**EXTRAIT**
--*--
Par des mémoires en défense, enregistrés les 2 mars 2015 et 15 mai 2015, le ministre du travail, de l'emploi, de la formation professionnelle et du dialogue social conclut au rejet de la requête du syndicat principal des copropriétaires de l'Ensemble immobilier Tour Maine Montparnasse.

Il soutient que les moyens soulevés par le syndicat requérant ne sont pas fondés.

II - Par une requête et des mémoires complémentaires, enregistrés les 16 juillet 2014, 30 mars 2015 et 11 juin 2015 sous le n° 14PA03343, le syndicat des copropriétaires du bâtiment A (tour Montparnasse) de l'Ensemble immobilier Tour Maine Montparnasse, représenté par Me Rival, demande à la Cour :

1°) d'annuler le jugement n°s 1308091, 1308093, 1308096, 1308100 du 20 mai 2014 du Tribunal administratif de Paris ;

2°) d'annuler, pour excès de pouvoir, la décision du directeur régional des entreprises, de la concurrence, de la consommation, du travail et de l'emploi du 8 avril 2013 ;

3°) de mettre à la charge de l'Etat la somme de 3 000 euros au titre de l'article L. 761-1 du code de justice administrative.
--*--
**FICHES AFFICHÉES**
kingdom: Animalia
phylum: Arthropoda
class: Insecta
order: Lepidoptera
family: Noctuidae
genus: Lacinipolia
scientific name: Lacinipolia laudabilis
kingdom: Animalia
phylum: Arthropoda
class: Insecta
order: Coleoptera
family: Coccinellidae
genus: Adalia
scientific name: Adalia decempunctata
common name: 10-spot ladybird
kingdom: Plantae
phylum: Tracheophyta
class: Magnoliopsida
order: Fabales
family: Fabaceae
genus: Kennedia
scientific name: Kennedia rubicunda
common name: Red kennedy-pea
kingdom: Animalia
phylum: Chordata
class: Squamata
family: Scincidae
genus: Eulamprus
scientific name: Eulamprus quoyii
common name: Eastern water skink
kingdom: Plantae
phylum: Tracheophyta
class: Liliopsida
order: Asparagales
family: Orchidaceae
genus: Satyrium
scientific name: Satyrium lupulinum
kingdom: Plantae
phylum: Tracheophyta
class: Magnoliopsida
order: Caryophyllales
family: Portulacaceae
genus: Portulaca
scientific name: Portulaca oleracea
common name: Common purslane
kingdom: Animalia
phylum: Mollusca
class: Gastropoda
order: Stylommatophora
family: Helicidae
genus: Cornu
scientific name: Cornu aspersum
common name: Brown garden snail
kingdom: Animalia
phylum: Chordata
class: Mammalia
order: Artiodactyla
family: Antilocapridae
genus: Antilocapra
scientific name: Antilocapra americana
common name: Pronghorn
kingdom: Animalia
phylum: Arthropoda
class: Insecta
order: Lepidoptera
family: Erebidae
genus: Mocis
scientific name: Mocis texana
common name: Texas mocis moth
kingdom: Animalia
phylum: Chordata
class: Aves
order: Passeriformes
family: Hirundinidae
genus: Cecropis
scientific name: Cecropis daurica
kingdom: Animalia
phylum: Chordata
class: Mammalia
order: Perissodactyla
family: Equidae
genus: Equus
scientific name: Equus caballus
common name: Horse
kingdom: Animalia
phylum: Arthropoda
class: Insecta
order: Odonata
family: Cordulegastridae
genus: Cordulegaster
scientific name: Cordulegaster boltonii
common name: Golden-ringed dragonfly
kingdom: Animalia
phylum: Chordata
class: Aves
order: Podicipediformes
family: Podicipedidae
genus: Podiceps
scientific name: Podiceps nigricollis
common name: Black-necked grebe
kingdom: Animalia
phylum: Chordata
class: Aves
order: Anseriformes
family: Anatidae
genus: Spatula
--*--
**CONSIGNE**
Restituez tel quel le passage de l'extrait qui s'ouvre sur les mots « II - Par une » et se termine par « de justice administrative. ». Ces fiches proviennent d'une autre source.

**RÉPONSE RÉDIGÉE**
II - Par une requête et des mémoires complémentaires, enregistrés les 16 juillet 2014, 30 mars 2015 et 11 juin 2015 sous le n° 14PA03343, le syndicat des copropriétaires du bâtiment A (tour Montparnasse) de l'Ensemble immobilier Tour Maine Montparnasse, représenté par Me Rival, demande à la Cour :

1°) d'annuler le jugement n°s 1308091, 1308093, 1308096, 1308100 du 20 mai 2014 du Tribunal administratif de Paris ;

2°) d'annuler, pour excès de pouvoir, la décision du directeur régional des entreprises, de la concurrence, de la consommation, du travail et de l'emploi du 8 avril 2013 ;

3°) de mettre à la charge de l'Etat la somme de 3 000 euros au titre de l'article L. 761-1 du code de justice administrative.